Publié le par Alexandre Anizy

La Commission européenne constituée par José Manuel BAROSSO est une fine équipe : nous vous avons déjà présenté Nelly KROES (lire notre note du 2 juin 2007). Aujourd’hui, c’est le portrait rapide d’un 2ème lascar.

 

Peter MANDELSON, c’était le commissaire européen anglais en charge des discussions à l’OMC jusqu’à son retour précipité dans le gouvernement de Gordon BROWN : en clair, selon nous, c’est celui qui allait foutre l’Europe à poil dans les règles du commerce international (OMC, cycle de Doha) si la France n’avait pas freiné son laisser-faire naturel (c’est une question d’idéologie).

 

Peter MANDELSON a une éthique personnelle.

 

Il trouve normal, lorsqu’il était commissaire européen, d’avoir des relations privées étroites (plusieurs rencontres en 4 ans, notamment la dernière durant l’été 2008 sur le yacht du milliardaire russe Oleg DERIPASKA) avec l’oligarque russe magnat de l’aluminium Oleg DERIPASKA, quand la Commission de Bruxelles décide la baisse des droits de douane européens sur l’aluminium …

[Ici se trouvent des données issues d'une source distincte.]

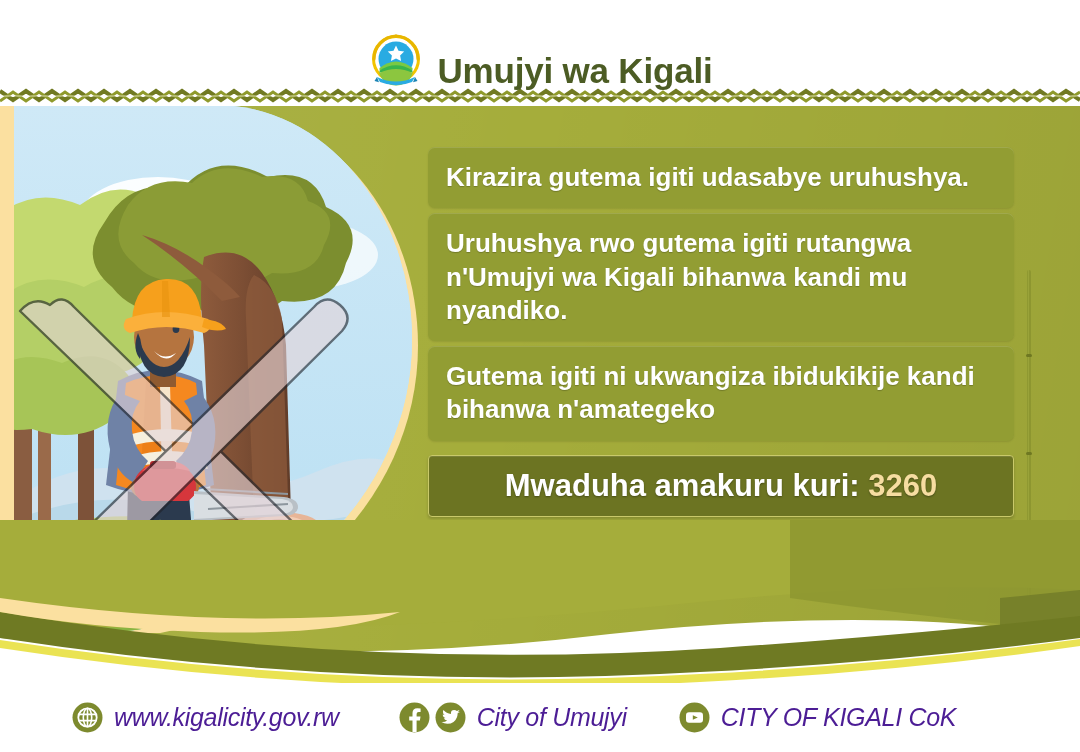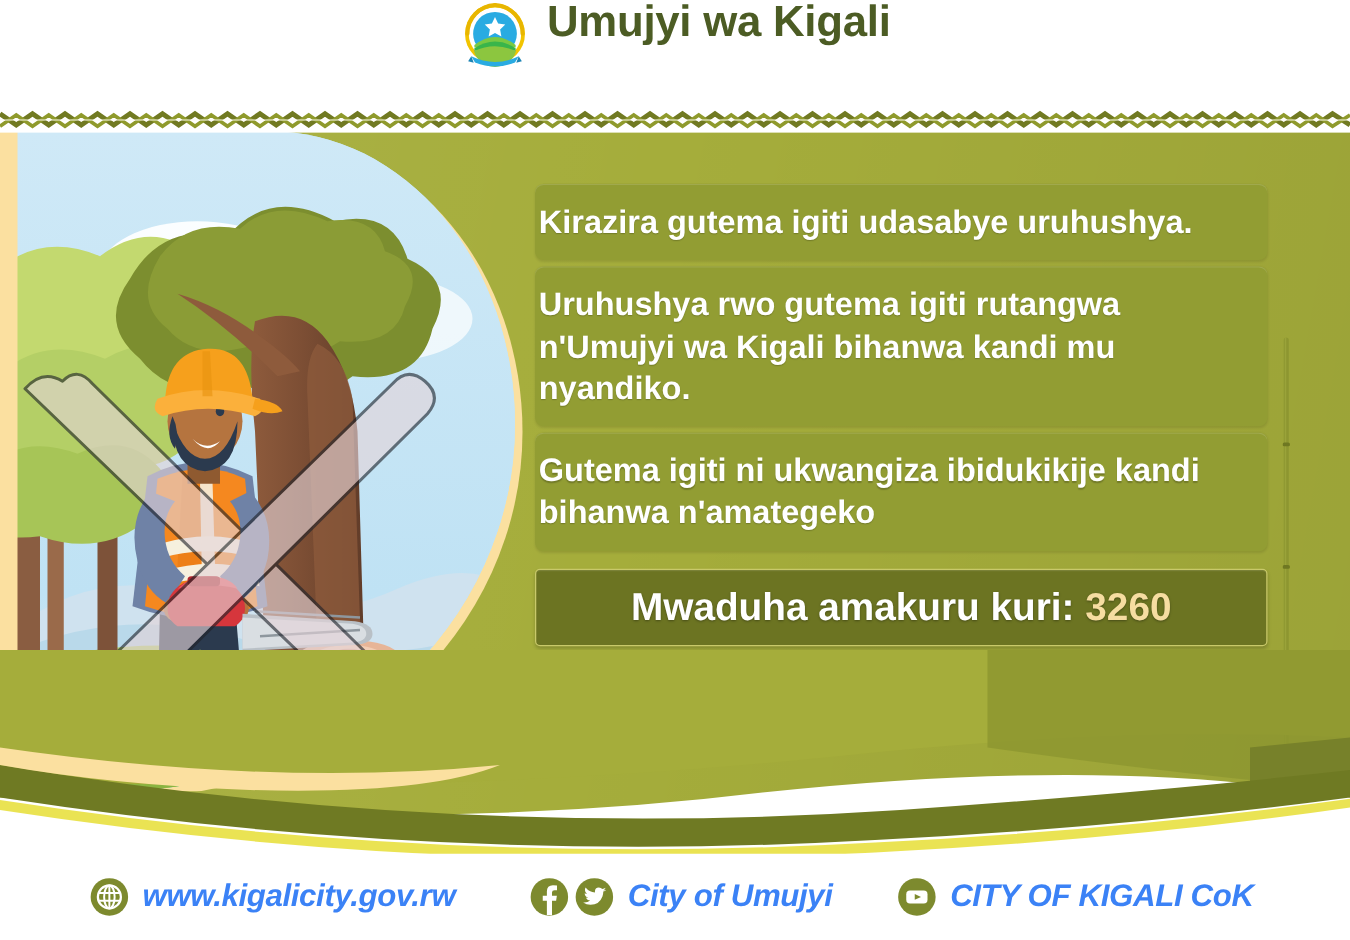"Umujyi wa Kigali" .header { align-items: flex-start -> flex-end }
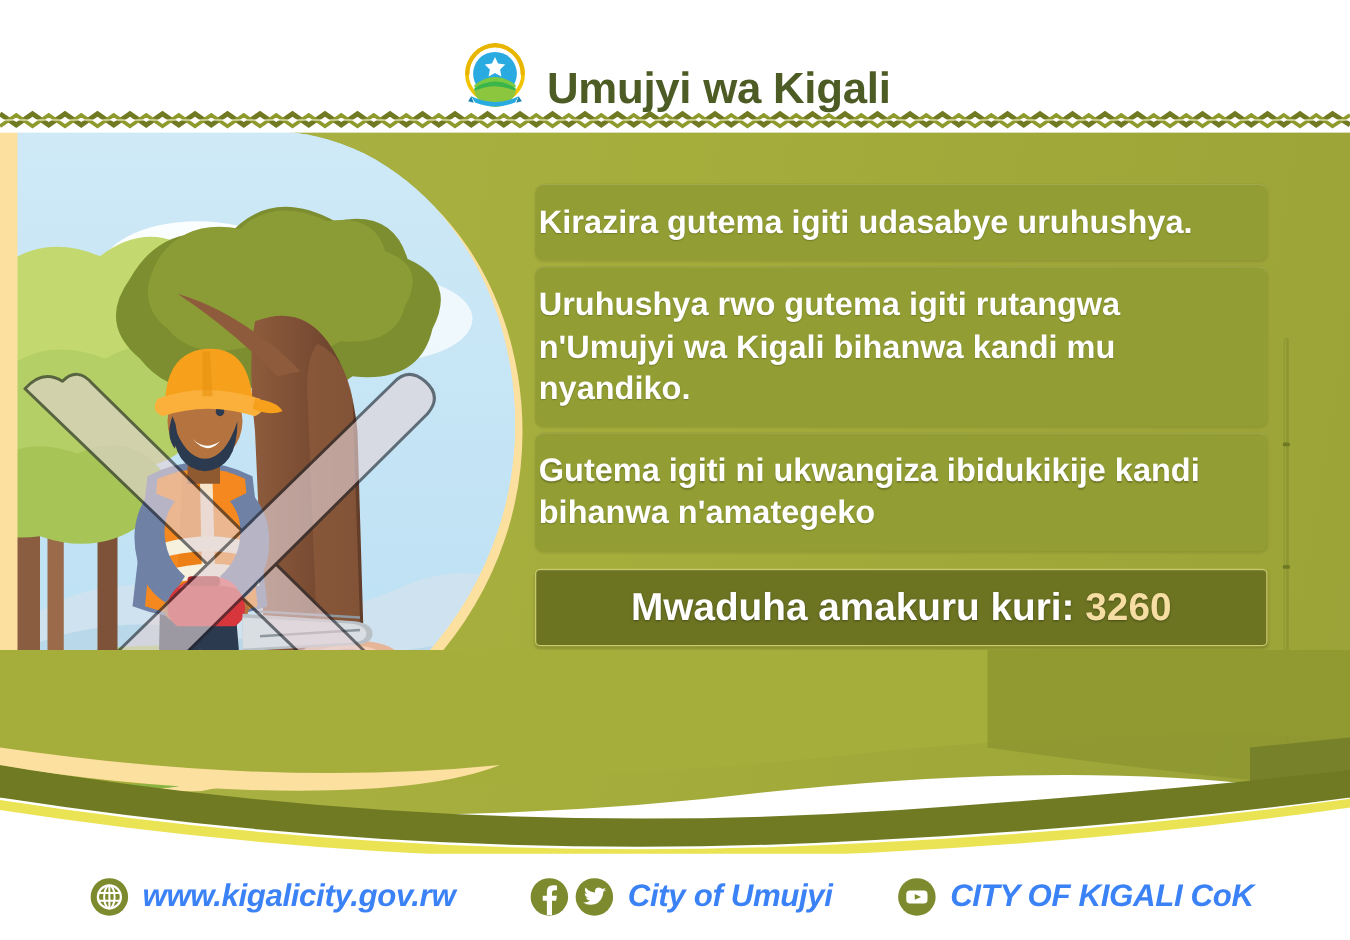"Kirazira gutema igiti udasabye" .panel { padding: 14px 18px 14px 3px -> 14px 18px 14px 18px }
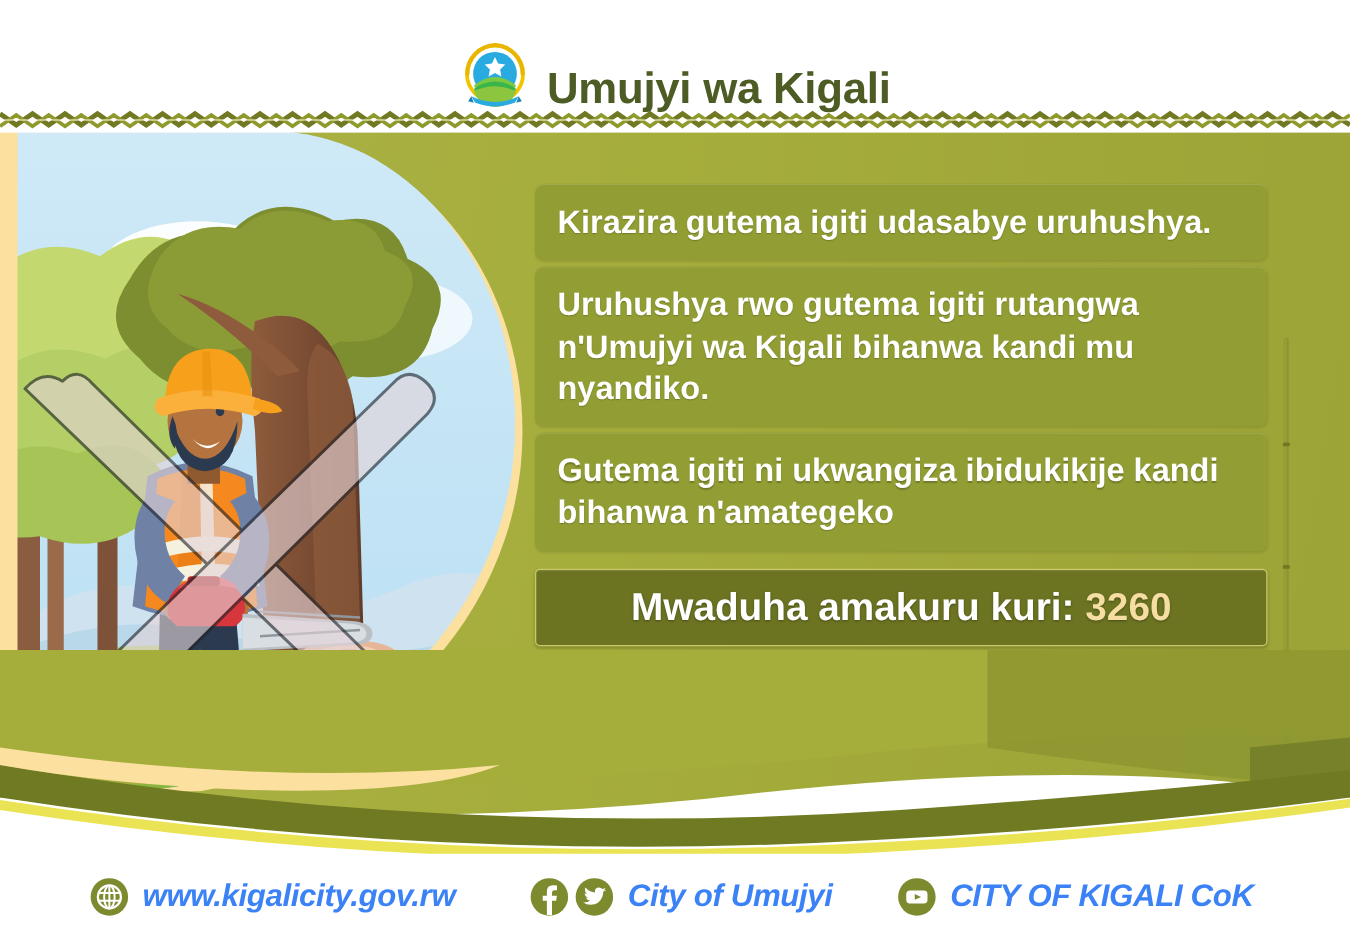"www.kigalicity.gov.rw" .f-text { color: #3b82f6 -> #4c1d95; font-weight: bold -> normal }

La dite Commission s’est empressée de dire que Peter MANDELSON « n’était intervenu à aucun moment en faveur » d’Oleg DERIPASKA.

Nous croyons la Commission sur parole : jamais Peter MANDELSON n’a prononcé ou écrit le nom d’Oleg DERIPASKA dans les réunions relatives à la baisse des droits de douane de l’aluminium.

Etait-ce bien nécessaire, d’ailleurs ?

 

Il trouve normal d’obtenir un prêt de 373 000 £ de son collègue au gouvernement, le multimillionnaire Geoffrey ROBINSON, sans l'avoir déclaré au gouvernement ou à son organisme de crédit, pour s’acheter une luxueuse maison à Notting Hill : il dut démissionner le 23 décembre 1998. Mais il reviendra vite dans le gouvernement de Tony BLAIR.

 

Il trouve normal en juin 1998 d’appeler personnellement un fonctionnaire du ministère de l'Intérieur pour faciliter l’obtention de la citoyenneté britannique à Srichanda Hinduja, homme d'affaires indien dont la famille était aussi l'un des principaux soutiens financiers d'une des expositions au Dôme du Millénaire … dont Peter MANDELSON, ministre sans portefeuille, était en charge en 1997. Il démissionna une seconde fois du gouvernement le 24 janvier 2001, et une enquête conclut qu'il n'avait transgressé aucune règle parlementaire.

 

Nous vous le disons : Peter MANDELSON a une éthique personnelle compatible avec les règles parlementaires (ou autres) et le Droit.